When I was traveling in India and saw a river, I would often ask the locals what it was called. And interestingly, many Indians would answer "Ganges" without hesitation. It would be different. Even if I thought that this river would be different, they said "Ganges" without hesitation. I'm wondering if all the rivers that flow through this country were the Ganges. When I came to the waters of the Hooghly River in Kolkata, I asked the name of the river, and the answer was still "Ganges".
When I looked around, I found men and women of all ages washing in the river water. This riverside seemed to be a bathing place for the locals. But if I look closely, I would see that not all of them are washing. I saw some people catching fish with a net. It seemed that this place was also a fishing ground. Some people are fishing and some are washing up. I didn't even know what the name of this river is anymore.
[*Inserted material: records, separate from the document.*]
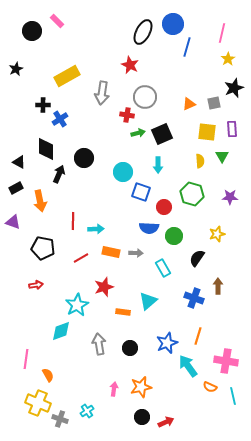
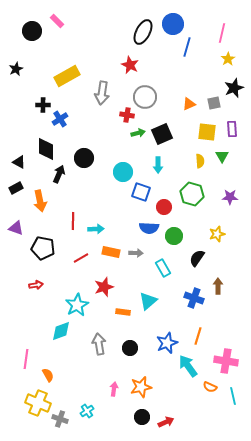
purple triangle at (13, 222): moved 3 px right, 6 px down
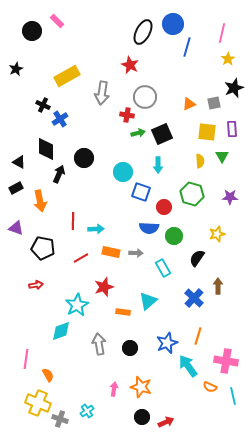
black cross at (43, 105): rotated 24 degrees clockwise
blue cross at (194, 298): rotated 24 degrees clockwise
orange star at (141, 387): rotated 30 degrees clockwise
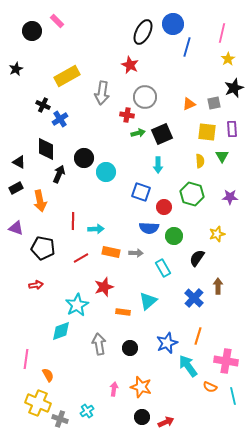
cyan circle at (123, 172): moved 17 px left
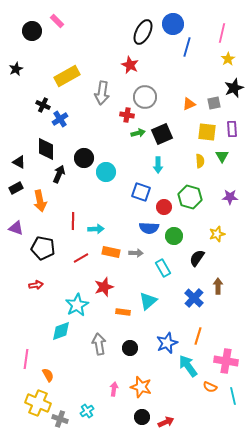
green hexagon at (192, 194): moved 2 px left, 3 px down
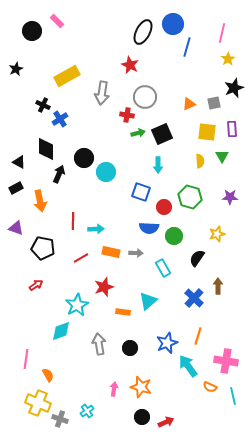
red arrow at (36, 285): rotated 24 degrees counterclockwise
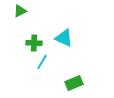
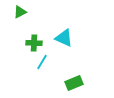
green triangle: moved 1 px down
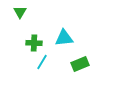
green triangle: rotated 32 degrees counterclockwise
cyan triangle: rotated 30 degrees counterclockwise
green rectangle: moved 6 px right, 19 px up
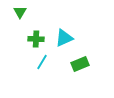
cyan triangle: rotated 18 degrees counterclockwise
green cross: moved 2 px right, 4 px up
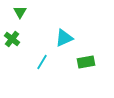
green cross: moved 24 px left; rotated 35 degrees clockwise
green rectangle: moved 6 px right, 2 px up; rotated 12 degrees clockwise
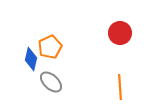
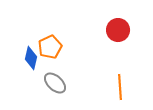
red circle: moved 2 px left, 3 px up
blue diamond: moved 1 px up
gray ellipse: moved 4 px right, 1 px down
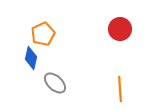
red circle: moved 2 px right, 1 px up
orange pentagon: moved 7 px left, 13 px up
orange line: moved 2 px down
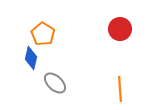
orange pentagon: rotated 15 degrees counterclockwise
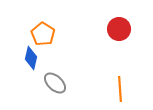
red circle: moved 1 px left
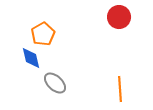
red circle: moved 12 px up
orange pentagon: rotated 10 degrees clockwise
blue diamond: rotated 25 degrees counterclockwise
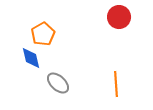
gray ellipse: moved 3 px right
orange line: moved 4 px left, 5 px up
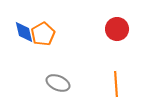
red circle: moved 2 px left, 12 px down
blue diamond: moved 7 px left, 26 px up
gray ellipse: rotated 20 degrees counterclockwise
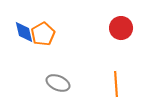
red circle: moved 4 px right, 1 px up
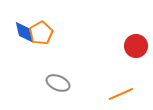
red circle: moved 15 px right, 18 px down
orange pentagon: moved 2 px left, 1 px up
orange line: moved 5 px right, 10 px down; rotated 70 degrees clockwise
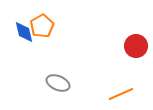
orange pentagon: moved 1 px right, 7 px up
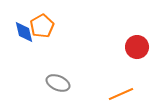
red circle: moved 1 px right, 1 px down
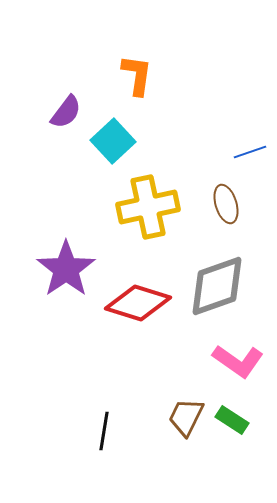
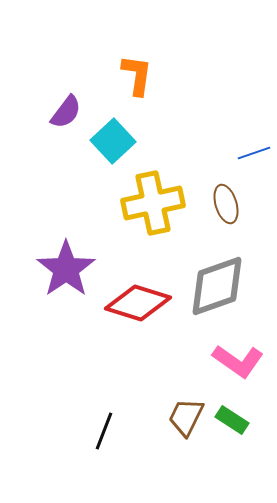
blue line: moved 4 px right, 1 px down
yellow cross: moved 5 px right, 4 px up
black line: rotated 12 degrees clockwise
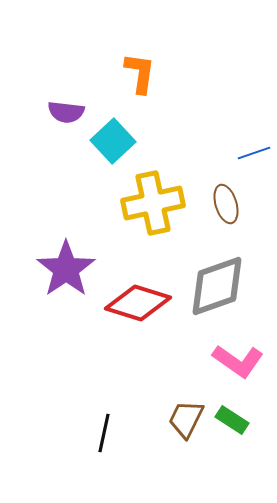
orange L-shape: moved 3 px right, 2 px up
purple semicircle: rotated 60 degrees clockwise
brown trapezoid: moved 2 px down
black line: moved 2 px down; rotated 9 degrees counterclockwise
The Hooghly River or the Bhāgirathi-Hooghly, originally and in local tongues the 'Ganga', and also called Kati-Ganga, is an approximately 260-kilometre-long (160 mi) distributary of the Ganges River in West Bengal, India. The Ganges splits into the Padma and the Hooghly near Giria, Murshidabad. Today there is a further man-made bifurcation of the river upstream at Farakka. The Padma flows eastward into Bangladesh, whereas the Hooghly flows south through West Bengal. The river flows through the Rarh region, the lower deltaic districts of West Bengal, and eventually into the Bay of Bengal. The upper riparian zone of the river is called Bhagirathi while the lower riparian zone is called Hooghly. Major rivers that drain into the Bhagirathi-Hooghly include Mayurakshi, Jalangi, Ajay, Damodar, Rupnarayan and Haldi rivers other than the Ganges. Kolkata and Hugli-Chinsura, the headquarters of Hooghly (district), are located on the banks of this river.